Déclaration faite le 01 novembre 2011 par le sénateur Roméo Dallaire
L'honorable Roméo Antonius Dallaire :
Honorables sénateurs, je n'avais pas l'intention de parler du Royal 22e Régiment. Cependant, samedi soir dernier, j'ai participé à une soirée à la base militaire de Valcartier. Il s'agissait d'une collecte de fonds pour le Centre de ressources famille-militaire de Valcartier, qui prend soin des familles des militaires de la grande région de Québec qui ont servi outre-mer et qui servent encore dans les forces armées. Il y avait plus de 700 convives et l'organisme a récolté 377 000 dollars. Ces fonds sont essentiels pour cet organisme, car ils permettent de financer ses activités. Le Conseil du Trésor considère inapproprié que ce centre soit financé par le gouvernement fédéral. Les gens sur place croient que cet argent est essentiel pour subvenir à leurs besoins.
La base de Valcartier et la Citadelle sont les « maisons mères » du Royal 22e Régiment. L'emblème du Royal 22e Régiment, c'est un castor. D'ailleurs, on se permet de le dire, on appelle ses membres « les queues plates ».
Mon père s'est joint au 22e Régiment à la Citadelle, comme soldat, en 1929, et mon beau-père s'est joint au 22e Régiment à la Citadelle, en 1928, comme lieutenant.
Il est intéressant de connaître l'historique du castor au sein des forces armées. Avant que les forces armées canadiennes ne soient en place, donc en 1871, sous le joug britannique, des régiments de milice avaient une histoire : régulièrement, sur leur emblème, on voit le castor. Après que les forces armées eurent été créées, l'armée canadienne, en 1871, et ce jusqu'à la mobilisation en 1914, et de nombreux autres régiments ont aussi adopté le castor comme point de repère. Ils ont d'ailleurs adopté deux emblèmes : le castor et la feuille d'érable.
Des 178 régiments d’infanterie qui ont été mobilisés pendant la Seconde Guerre mondiale — nous en sommes justement à cette période de l’année où nous nous rappelons notre histoire militaire et nos anciens combattants —, un seul était un régiment francophone. Tous les autres francophones étaient éparpillés dans le reste de l’armée. À cette époque, on craignait que les francophones ne créent une deuxième armée s’ils étaient tous ensemble, ou Dieu seul sait ce qu’ils auraient pu faire. On remettait donc en question leur loyauté.

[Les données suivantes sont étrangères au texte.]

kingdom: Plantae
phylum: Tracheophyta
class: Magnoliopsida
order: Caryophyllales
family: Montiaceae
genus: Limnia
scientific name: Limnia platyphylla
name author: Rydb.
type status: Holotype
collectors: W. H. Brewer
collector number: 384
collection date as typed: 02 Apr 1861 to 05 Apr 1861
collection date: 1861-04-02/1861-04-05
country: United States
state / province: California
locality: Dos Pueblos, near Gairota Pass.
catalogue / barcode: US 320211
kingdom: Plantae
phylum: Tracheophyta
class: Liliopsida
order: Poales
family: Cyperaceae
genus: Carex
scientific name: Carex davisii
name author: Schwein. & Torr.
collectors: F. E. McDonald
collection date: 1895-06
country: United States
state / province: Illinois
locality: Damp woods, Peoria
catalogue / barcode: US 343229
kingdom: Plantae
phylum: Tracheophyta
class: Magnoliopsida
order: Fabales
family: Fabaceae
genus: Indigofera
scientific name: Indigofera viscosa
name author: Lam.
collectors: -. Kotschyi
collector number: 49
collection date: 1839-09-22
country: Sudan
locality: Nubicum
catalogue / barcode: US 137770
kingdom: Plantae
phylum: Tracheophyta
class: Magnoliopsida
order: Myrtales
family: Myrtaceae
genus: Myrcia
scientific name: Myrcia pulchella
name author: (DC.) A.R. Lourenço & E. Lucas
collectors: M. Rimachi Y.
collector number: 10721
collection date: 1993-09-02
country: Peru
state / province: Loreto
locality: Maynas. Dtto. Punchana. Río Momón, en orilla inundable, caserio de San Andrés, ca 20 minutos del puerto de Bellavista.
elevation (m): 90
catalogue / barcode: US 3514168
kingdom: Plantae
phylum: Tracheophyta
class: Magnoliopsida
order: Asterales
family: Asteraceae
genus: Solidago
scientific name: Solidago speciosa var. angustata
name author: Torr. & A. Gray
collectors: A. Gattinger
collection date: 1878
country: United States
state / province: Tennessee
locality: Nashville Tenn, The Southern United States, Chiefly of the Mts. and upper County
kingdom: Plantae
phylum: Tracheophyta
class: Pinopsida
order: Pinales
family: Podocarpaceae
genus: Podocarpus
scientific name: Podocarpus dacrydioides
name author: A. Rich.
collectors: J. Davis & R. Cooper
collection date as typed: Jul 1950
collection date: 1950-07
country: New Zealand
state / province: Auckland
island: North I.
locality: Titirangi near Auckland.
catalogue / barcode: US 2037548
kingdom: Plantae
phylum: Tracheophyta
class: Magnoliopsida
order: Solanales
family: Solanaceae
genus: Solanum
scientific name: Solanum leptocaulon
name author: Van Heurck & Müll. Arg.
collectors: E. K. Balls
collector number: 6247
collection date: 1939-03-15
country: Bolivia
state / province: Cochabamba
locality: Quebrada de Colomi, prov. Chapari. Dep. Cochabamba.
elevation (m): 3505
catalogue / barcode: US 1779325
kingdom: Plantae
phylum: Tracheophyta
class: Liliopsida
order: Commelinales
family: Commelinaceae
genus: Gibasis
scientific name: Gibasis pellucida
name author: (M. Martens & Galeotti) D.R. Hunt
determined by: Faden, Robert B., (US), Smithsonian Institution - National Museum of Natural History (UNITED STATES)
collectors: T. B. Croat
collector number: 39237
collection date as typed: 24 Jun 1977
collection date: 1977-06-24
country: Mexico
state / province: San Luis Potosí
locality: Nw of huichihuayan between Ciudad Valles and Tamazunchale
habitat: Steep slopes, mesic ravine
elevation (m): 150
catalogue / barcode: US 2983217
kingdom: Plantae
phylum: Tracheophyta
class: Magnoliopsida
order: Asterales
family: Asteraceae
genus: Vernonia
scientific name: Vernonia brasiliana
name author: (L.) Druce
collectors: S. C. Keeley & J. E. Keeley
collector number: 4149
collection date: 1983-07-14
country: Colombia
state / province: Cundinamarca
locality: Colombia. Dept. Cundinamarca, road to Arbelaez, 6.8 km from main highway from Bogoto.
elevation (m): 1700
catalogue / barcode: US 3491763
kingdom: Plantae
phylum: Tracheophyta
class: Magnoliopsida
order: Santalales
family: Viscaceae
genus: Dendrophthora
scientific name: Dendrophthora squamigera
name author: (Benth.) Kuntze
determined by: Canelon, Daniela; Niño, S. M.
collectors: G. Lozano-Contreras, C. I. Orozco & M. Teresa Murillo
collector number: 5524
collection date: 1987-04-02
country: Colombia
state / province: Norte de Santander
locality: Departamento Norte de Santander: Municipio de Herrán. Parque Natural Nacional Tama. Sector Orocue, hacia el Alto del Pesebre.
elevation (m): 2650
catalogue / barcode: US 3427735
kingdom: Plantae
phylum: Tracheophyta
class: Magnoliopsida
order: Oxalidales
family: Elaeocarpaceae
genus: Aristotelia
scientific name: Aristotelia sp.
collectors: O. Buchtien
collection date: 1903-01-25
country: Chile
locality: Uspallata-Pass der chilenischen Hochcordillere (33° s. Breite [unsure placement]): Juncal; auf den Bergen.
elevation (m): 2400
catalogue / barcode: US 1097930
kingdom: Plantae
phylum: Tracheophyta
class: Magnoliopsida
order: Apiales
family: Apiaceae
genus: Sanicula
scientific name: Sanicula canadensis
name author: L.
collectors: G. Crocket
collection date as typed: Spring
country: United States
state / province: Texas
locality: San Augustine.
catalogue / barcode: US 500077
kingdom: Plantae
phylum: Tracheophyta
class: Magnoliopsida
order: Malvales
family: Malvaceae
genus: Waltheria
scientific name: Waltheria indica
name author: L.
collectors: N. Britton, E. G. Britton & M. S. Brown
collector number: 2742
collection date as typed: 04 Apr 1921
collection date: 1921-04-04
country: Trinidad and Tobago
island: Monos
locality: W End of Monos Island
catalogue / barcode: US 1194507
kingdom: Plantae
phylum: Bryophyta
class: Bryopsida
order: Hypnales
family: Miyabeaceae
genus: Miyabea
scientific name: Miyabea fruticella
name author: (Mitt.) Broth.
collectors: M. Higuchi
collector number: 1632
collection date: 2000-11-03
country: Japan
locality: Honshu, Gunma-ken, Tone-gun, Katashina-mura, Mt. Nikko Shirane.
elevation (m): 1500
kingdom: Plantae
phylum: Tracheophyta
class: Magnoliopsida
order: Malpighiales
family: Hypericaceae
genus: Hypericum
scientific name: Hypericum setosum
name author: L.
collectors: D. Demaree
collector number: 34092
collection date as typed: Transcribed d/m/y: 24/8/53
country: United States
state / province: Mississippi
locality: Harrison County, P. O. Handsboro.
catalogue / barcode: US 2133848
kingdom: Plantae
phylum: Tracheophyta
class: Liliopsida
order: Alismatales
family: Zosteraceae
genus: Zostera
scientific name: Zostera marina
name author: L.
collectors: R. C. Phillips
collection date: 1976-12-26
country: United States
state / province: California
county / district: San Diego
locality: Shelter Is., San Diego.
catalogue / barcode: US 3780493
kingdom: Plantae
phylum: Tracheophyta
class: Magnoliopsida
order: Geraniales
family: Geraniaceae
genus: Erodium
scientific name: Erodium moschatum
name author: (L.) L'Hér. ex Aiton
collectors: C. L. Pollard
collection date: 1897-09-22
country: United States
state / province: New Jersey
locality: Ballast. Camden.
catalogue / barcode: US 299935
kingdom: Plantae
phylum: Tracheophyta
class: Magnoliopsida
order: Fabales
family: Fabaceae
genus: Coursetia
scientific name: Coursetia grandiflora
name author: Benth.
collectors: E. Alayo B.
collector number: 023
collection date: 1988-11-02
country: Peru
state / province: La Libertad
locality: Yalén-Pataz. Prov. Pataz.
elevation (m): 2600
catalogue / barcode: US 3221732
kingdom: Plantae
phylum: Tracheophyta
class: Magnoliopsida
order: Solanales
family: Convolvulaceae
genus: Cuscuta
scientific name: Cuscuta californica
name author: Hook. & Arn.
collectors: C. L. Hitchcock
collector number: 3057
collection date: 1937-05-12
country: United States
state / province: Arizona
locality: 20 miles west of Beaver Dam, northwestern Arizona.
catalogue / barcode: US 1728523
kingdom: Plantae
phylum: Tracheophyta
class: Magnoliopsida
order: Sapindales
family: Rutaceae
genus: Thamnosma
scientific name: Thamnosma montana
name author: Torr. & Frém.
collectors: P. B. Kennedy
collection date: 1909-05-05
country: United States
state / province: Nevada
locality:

Le fait est que le seul régiment composé de Canadiens français a choisi le castor comme emblème. En dessous du castor, c'est écrit : « Je me souviens ». Pourquoi? Ce n'est pas nécessairement parce que le castor a beaucoup de mémoire, bien qu'il semble être bien structuré autour des lacs où il s'installe, mais plutôt parce que « Je me souviens » est un lien avec l'ancien régime. L'ancien régime a été fondé sur la traite des fourrures et la traite des fourrures a connu du succès particulièrement à cause du castor; c'est donc un lien direct.
Lorsque le nouveau drapeau a été adopté en 1967, mon père, qui avait servi sous le Red Ensign, était offusqué. Il a dit : « Je me suis battu sous le Red Ensign, mais je suis prêt à accepter le nouveau drapeau parce qu'il y a une feuille d'érable. » Donc, il y avait un lien.
En 1975, lorsqu'on a adopté le castor comme emblème, il y avait un lien fondamental de près de 400 ans d'histoire. Le castor est encore là. On le voit non seulement sur les bérets des soldats du 22e Régiment, mais sur les blindés et sur les uniformes des ingénieurs qui meurent au font en déminant à gauche et à droite un parcours pour permettre à d'autres castors du 22e Régiment d'effectuer leur mission. Ce n'est pas le temps de jouer avec des choses sérieuses, honorables sénateurs. Ce n'est pas le temps de jouer avec la loyauté et la conviction de gens qui meurent sous un emblème national.